--- Problem description ---
Swap every "catalogue / barcode" in the lines below for "catalog number", then give the lines back with everything else unchanged.
---- Task inputs
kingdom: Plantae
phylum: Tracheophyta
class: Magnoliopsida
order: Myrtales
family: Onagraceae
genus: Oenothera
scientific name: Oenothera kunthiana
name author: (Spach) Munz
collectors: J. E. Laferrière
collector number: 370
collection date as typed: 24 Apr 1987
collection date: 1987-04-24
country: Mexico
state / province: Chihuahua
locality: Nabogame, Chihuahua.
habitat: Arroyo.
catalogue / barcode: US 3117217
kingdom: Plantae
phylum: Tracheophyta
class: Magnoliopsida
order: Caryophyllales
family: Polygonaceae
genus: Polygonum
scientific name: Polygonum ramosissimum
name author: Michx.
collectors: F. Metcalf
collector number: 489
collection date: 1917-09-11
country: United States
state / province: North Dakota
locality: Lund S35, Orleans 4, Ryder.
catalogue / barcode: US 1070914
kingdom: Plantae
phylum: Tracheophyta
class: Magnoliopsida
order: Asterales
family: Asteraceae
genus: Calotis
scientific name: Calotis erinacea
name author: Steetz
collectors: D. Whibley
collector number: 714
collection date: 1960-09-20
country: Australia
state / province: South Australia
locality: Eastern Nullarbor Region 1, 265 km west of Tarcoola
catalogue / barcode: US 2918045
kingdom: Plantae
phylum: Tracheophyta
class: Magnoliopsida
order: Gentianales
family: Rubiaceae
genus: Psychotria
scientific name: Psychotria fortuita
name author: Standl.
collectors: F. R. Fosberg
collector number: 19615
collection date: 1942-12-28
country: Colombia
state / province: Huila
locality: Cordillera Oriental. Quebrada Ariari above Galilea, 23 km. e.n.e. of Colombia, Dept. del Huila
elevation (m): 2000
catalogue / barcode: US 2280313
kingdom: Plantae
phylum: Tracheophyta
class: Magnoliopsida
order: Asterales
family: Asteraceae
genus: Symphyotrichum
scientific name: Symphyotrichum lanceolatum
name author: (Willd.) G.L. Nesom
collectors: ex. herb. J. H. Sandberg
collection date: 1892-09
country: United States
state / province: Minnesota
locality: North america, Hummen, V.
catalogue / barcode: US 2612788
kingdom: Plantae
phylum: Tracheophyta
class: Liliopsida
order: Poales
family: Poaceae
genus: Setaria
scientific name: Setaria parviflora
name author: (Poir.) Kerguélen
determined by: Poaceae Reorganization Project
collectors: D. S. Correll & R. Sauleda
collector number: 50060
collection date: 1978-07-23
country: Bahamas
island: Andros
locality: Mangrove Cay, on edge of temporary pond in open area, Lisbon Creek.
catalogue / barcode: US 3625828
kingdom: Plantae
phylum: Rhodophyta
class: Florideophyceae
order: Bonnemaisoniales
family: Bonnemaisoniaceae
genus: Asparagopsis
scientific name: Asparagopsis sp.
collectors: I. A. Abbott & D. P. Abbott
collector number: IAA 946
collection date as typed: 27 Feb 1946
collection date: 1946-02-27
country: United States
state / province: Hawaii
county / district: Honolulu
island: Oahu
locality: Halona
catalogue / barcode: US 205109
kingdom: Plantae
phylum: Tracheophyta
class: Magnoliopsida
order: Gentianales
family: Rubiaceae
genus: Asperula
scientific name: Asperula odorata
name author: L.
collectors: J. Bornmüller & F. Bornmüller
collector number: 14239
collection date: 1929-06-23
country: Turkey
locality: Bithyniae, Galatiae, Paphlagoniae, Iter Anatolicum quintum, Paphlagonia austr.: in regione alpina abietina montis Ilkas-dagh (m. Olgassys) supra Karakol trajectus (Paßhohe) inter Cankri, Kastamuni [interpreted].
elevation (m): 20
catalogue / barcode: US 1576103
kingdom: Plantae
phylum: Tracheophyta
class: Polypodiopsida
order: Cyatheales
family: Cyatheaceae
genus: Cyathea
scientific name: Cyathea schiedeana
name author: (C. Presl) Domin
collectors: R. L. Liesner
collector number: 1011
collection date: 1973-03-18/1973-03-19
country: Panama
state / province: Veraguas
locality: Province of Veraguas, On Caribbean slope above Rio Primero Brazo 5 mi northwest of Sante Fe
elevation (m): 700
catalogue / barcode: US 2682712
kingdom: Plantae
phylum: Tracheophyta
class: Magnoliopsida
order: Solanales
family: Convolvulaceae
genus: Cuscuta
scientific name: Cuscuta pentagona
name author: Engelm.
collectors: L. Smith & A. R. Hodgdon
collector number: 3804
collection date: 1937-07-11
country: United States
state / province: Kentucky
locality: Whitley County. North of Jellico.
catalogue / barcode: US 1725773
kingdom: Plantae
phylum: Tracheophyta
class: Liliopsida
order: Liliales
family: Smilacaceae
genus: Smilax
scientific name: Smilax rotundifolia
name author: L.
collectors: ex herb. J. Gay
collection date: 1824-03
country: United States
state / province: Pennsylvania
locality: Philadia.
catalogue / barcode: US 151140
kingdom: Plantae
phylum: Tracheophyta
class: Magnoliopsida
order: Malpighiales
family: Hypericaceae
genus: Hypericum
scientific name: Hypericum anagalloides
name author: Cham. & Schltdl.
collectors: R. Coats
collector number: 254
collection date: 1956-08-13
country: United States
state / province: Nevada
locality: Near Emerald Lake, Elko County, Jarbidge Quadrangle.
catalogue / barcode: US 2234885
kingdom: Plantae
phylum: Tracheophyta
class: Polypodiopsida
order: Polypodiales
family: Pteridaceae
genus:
--------
--- Reply to the task ---
kingdom: Plantae
phylum: Tracheophyta
class: Magnoliopsida
order: Myrtales
family: Onagraceae
genus: Oenothera
scientific name: Oenothera kunthiana
name author: (Spach) Munz
collectors: J. E. Laferrière
collector number: 370
collection date as typed: 24 Apr 1987
collection date: 1987-04-24
country: Mexico
state / province: Chihuahua
locality: Nabogame, Chihuahua.
habitat: Arroyo.
catalog number: US 3117217
kingdom: Plantae
phylum: Tracheophyta
class: Magnoliopsida
order: Caryophyllales
family: Polygonaceae
genus: Polygonum
scientific name: Polygonum ramosissimum
name author: Michx.
collectors: F. Metcalf
collector number: 489
collection date: 1917-09-11
country: United States
state / province: North Dakota
locality: Lund S35, Orleans 4, Ryder.
catalog number: US 1070914
kingdom: Plantae
phylum: Tracheophyta
class: Magnoliopsida
order: Asterales
family: Asteraceae
genus: Calotis
scientific name: Calotis erinacea
name author: Steetz
collectors: D. Whibley
collector number: 714
collection date: 1960-09-20
country: Australia
state / province: South Australia
locality: Eastern Nullarbor Region 1, 265 km west of Tarcoola
catalog number: US 2918045
kingdom: Plantae
phylum: Tracheophyta
class: Magnoliopsida
order: Gentianales
family: Rubiaceae
genus: Psychotria
scientific name: Psychotria fortuita
name author: Standl.
collectors: F. R. Fosberg
collector number: 19615
collection date: 1942-12-28
country: Colombia
state / province: Huila
locality: Cordillera Oriental. Quebrada Ariari above Galilea, 23 km. e.n.e. of Colombia, Dept. del Huila
elevation (m): 2000
catalog number: US 2280313
kingdom: Plantae
phylum: Tracheophyta
class: Magnoliopsida
order: Asterales
family: Asteraceae
genus: Symphyotrichum
scientific name: Symphyotrichum lanceolatum
name author: (Willd.) G.L. Nesom
collectors: ex. herb. J. H. Sandberg
collection date: 1892-09
country: United States
state / province: Minnesota
locality: North america, Hummen, V.
catalog number: US 2612788
kingdom: Plantae
phylum: Tracheophyta
class: Liliopsida
order: Poales
family: Poaceae
genus: Setaria
scientific name: Setaria parviflora
name author: (Poir.) Kerguélen
determined by: Poaceae Reorganization Project
collectors: D. S. Correll & R. Sauleda
collector number: 50060
collection date: 1978-07-23
country: Bahamas
island: Andros
locality: Mangrove Cay, on edge of temporary pond in open area, Lisbon Creek.
catalog number: US 3625828
kingdom: Plantae
phylum: Rhodophyta
class: Florideophyceae
order: Bonnemaisoniales
family: Bonnemaisoniaceae
genus: Asparagopsis
scientific name: Asparagopsis sp.
collectors: I. A. Abbott & D. P. Abbott
collector number: IAA 946
collection date as typed: 27 Feb 1946
collection date: 1946-02-27
country: United States
state / province: Hawaii
county / district: Honolulu
island: Oahu
locality: Halona
catalog number: US 205109
kingdom: Plantae
phylum: Tracheophyta
class: Magnoliopsida
order: Gentianales
family: Rubiaceae
genus: Asperula
scientific name: Asperula odorata
name author: L.
collectors: J. Bornmüller & F. Bornmüller
collector number: 14239
collection date: 1929-06-23
country: Turkey
locality: Bithyniae, Galatiae, Paphlagoniae, Iter Anatolicum quintum, Paphlagonia austr.: in regione alpina abietina montis Ilkas-dagh (m. Olgassys) supra Karakol trajectus (Paßhohe) inter Cankri, Kastamuni [interpreted].
elevation (m): 20
catalog number: US 1576103
kingdom: Plantae
phylum: Tracheophyta
class: Polypodiopsida
order: Cyatheales
family: Cyatheaceae
genus: Cyathea
scientific name: Cyathea schiedeana
name author: (C. Presl) Domin
collectors: R. L. Liesner
collector number: 1011
collection date: 1973-03-18/1973-03-19
country: Panama
state / province: Veraguas
locality: Province of Veraguas, On Caribbean slope above Rio Primero Brazo 5 mi northwest of Sante Fe
elevation (m): 700
catalog number: US 2682712
kingdom: Plantae
phylum: Tracheophyta
class: Magnoliopsida
order: Solanales
family: Convolvulaceae
genus: Cuscuta
scientific name: Cuscuta pentagona
name author: Engelm.
collectors: L. Smith & A. R. Hodgdon
collector number: 3804
collection date: 1937-07-11
country: United States
state / province: Kentucky
locality: Whitley County. North of Jellico.
catalog number: US 1725773
kingdom: Plantae
phylum: Tracheophyta
class: Liliopsida
order: Liliales
family: Smilacaceae
genus: Smilax
scientific name: Smilax rotundifolia
name author: L.
collectors: ex herb. J. Gay
collection date: 1824-03
country: United States
state / province: Pennsylvania
locality: Philadia.
catalog number: US 151140
kingdom: Plantae
phylum: Tracheophyta
class: Magnoliopsida
order: Malpighiales
family: Hypericaceae
genus: Hypericum
scientific name: Hypericum anagalloides
name author: Cham. & Schltdl.
collectors: R. Coats
collector number: 254
collection date: 1956-08-13
country: United States
state / province: Nevada
locality: Near Emerald Lake, Elko County, Jarbidge Quadrangle.
catalog number: US 2234885
kingdom: Plantae
phylum: Tracheophyta
class: Polypodiopsida
order: Polypodiales
family: Pteridaceae
genus:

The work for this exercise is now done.